Jarrett Guarantano enters his redshirt junior season with 18 career starts under his belt and the second-best career completion percentage (62.1) and career interception percentage (1.30) in Tennessee history. And he’s the undisputed starter at quarterback for UT heading into his fourth year as a Vol.
The Lodi, New Jersey native showed significant improvement last season after a rough redshirt freshman year in 2017. After throwing for 997 yards, four touchdowns and two interceptions in six starts in 2017, he threw for 1,907 yards, 12 touchdowns, and just three interceptions in 12 starts in 2018. Guarantano shattered the school record for consecutive pass attempts without an interception last season, completing 166 straight passes without one. Casey Clausen held the previous record of 143 straight completions without an opponent picking off a pass.
While those numbers are impressive, as is being just second behind Peyton Manning in career completion percentage, there’s still room for significant improvement.

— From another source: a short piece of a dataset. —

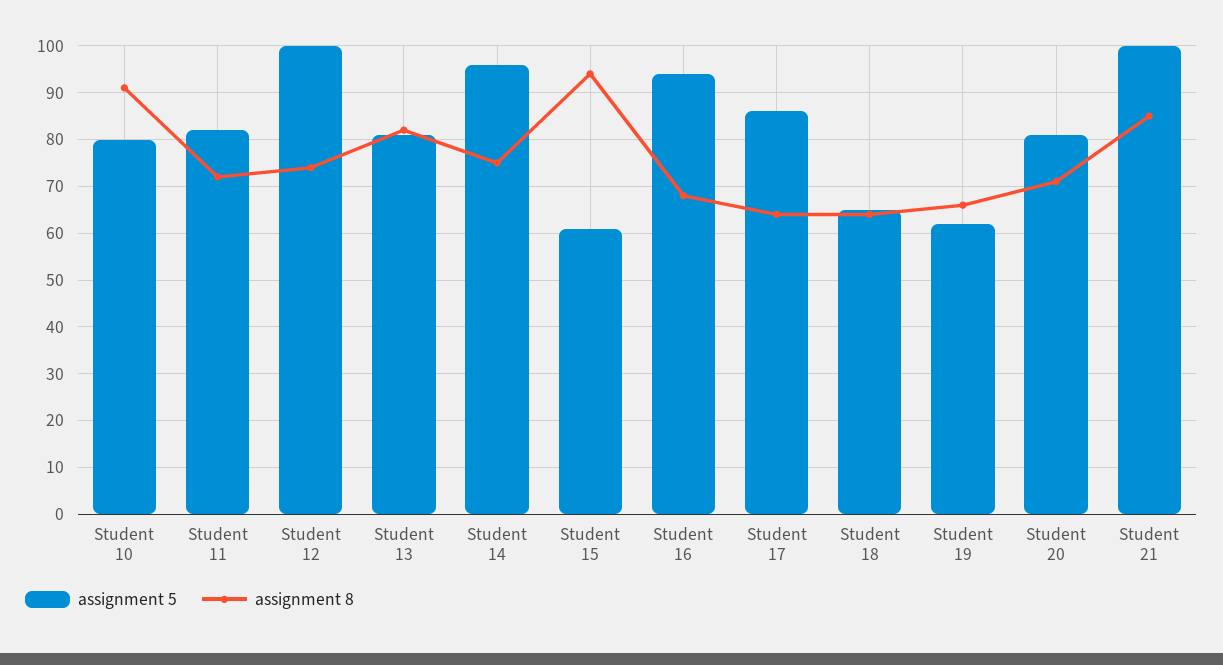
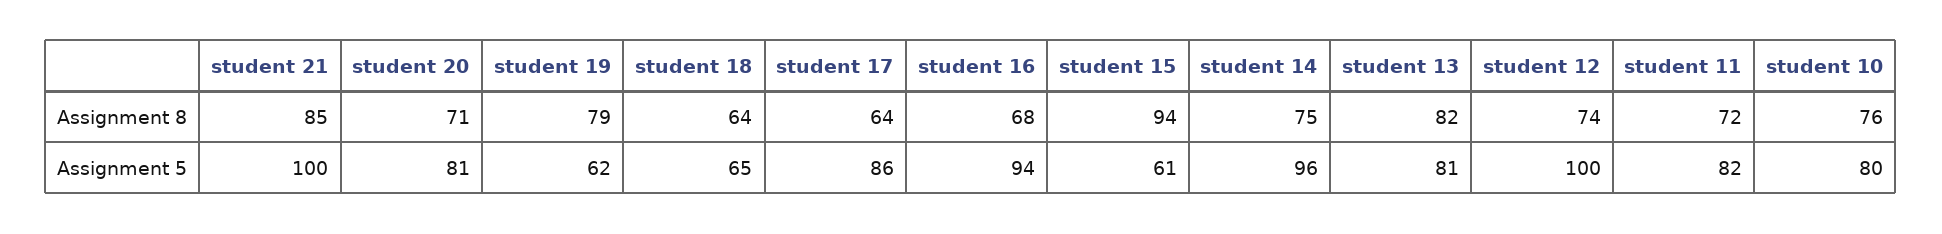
assignment 8, Student 10: 90 -> 76
assignment 8, Student 19: 65 -> 79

Guarantano’s 12 touchdowns ranked 12th in the SEC among starting quarterbacks while his 1,907 passing yards were just 11th-best. With the addition of Jim Chaney, those numbers are expected to skyrocket, however. And according to head coach Jeremy Pruitt, Guarantano is already off to a solid start this preseason.
“Jarrett has had a really good fall camp,” Pruitt said during his media availability following Tuesday’s practice. “He just has to make sure he improves every day.”

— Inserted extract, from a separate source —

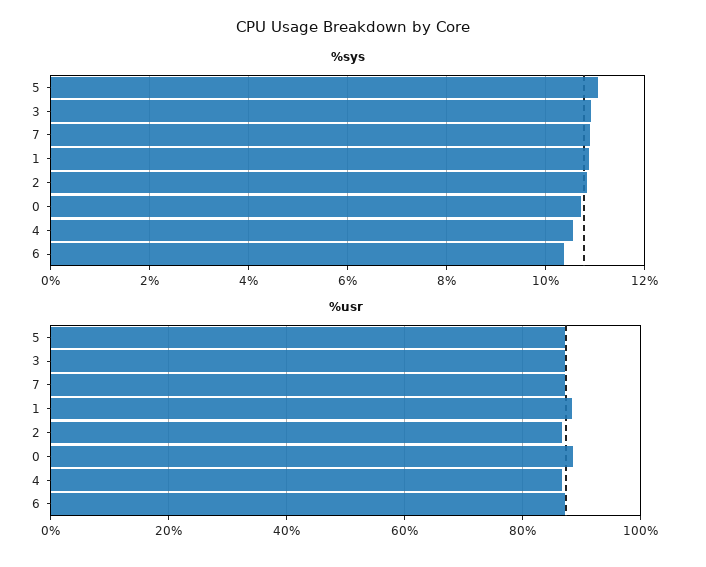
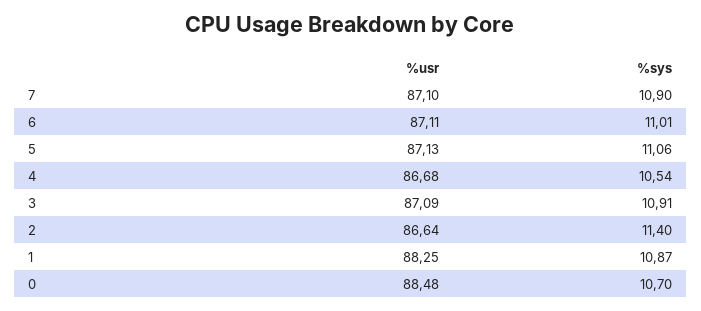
%sys, 2: 10.8 -> 11.4
%sys, 6: 10.4 -> 11.01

Though Guarantano is off to a nice start in fall camp, Tennessee’s first scrimmage wasn’t his greatest day at the office.
“Sunday was not his best day,” Pruitt said. “We changed up the format of the scrimmage a little bit. (We) started with third downs instead of starting with a traditional team move the field. We started it with a third-down period just cause we needed to do that just based off the way we wanted to scrimmage. We didn’t get off to a fast start there, but we improved as the scrimmage went.”
It’s almost as if Tennessee’s first scrimmage on Sunday was an identical script to the Vols’ 2018 season. That script consisted of many slow starts on offense, but as was the case during the scrimmage, Tennessee would go on to find somewhat of a rhythm as things progressed.
What Pruitt is looking for in Guarantano, however, is his ability to make the players around him better. All of the great quarterbacks do it. From Tom Brady to Peyton Manning, the best signal callers don’t just play great on their own; they make their teammates around them look better and play better. According to Pruitt, Guarantano can do it, but he has to do it every single day.
“We’ve got to eliminate penalties — offensive penalties, pre-snap penalties,” Pruitt said. “Got to do a better job communicating verbally and non-verbally.
“We’ve got to be better on third down. We have to finish our blocks. We’ve got to finish the play.”
In the eyes of Tennessee’s second-year coach, quite a bit of hidden yardage is left on the field on every play. Whether it’s on offense or defense, Pruitt wants to see his team strain more in the Vols’ second scrimmage of fall camp.
“If someone just strains the last part of the play, it can go from second-and-2 to first-and-10,” Pruitt explained. “Or it can go from second-and-2 to second-and-7. It’s a big difference, right? So we have to finish the last part of the plays. We have to take care of the football. Not that we turn the football over a lot in the scrimmage, but we’ve got to be a team that takes care of the football with some of the runners. But we have to make sure we’re sound when it comes to that.”
Tennessee’s first test of being a sound football team will be Aug. 31st when the Vols welcome Georgia State to Neyland Stadium. Until then, they’ll have to improve in that regard in practice and in scrimmages.